La bourgeoisie avait peur de la République, mais ne savait par quoi ou par qui la remplacer. Son imagination troublée lui fabriquait des sauveurs d’un jour, idoles qu’elle renversait le lendemain. « M. Dambreuse, tel qu’un baromètre, en exprimait constamment la dernière variation. On ne parlait pas de Lamartine sans qu’il citât ce mot d’un homme du peuple : « Assez de lyre ! » Cavaignac n’était plus, à ses yeux, qu’un traître.
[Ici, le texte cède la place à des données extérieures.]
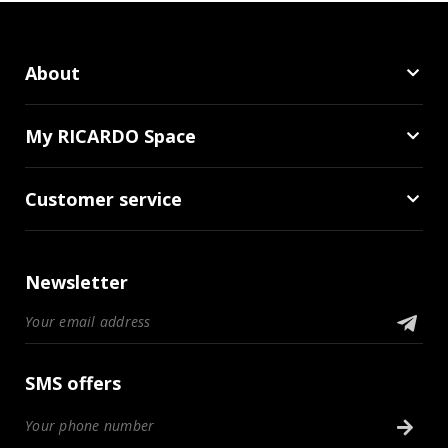
About
My RICARDO Space
Customer service
Newsletter
SMS offers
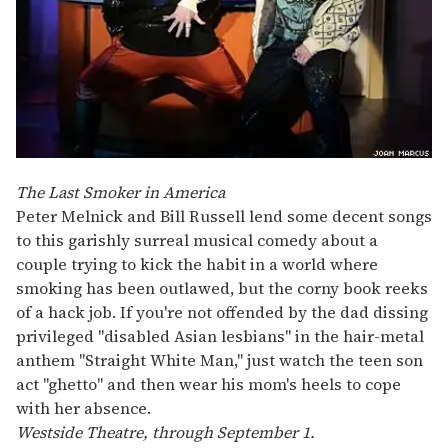
The Last Smoker in America
Peter Melnick and Bill Russell lend some decent songs
to this garishly surreal musical comedy about a
couple trying to kick the habit in a world where
smoking has been outlawed, but the corny book reeks
of a hack job. If you're not offended by the dad dissing
privileged "disabled Asian lesbians" in the hair-metal
anthem "Straight White Man," just watch the teen son
act "ghetto" and then wear his mom's heels to cope
with her absence.
Westside Theatre, through September 1.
Le Président, qu’il avait admiré pendant trois mois, commençait à déchoir dans son estime (ne lui trouvant pas « l’énergie nécessaire » ) ; et, comme il lui fallait toujours un sauveur, sa reconnaissance, depuis l’affaire du Conservatoire, appartenait à Changarnier : « Dieu merci, Changarnier… Espérons que Changarnier… Oh ! rien à craindre tant que Changarnier… »[68].

Pour le 2 décembre Flaubert semble avoir tiré bon parti de ses souvenirs personnels. En quelques lignes sobres il donne la note des événements :

« Comment ! est-ce qu’on ne va pas se battre ? » dit Frédéric à un ouvrier.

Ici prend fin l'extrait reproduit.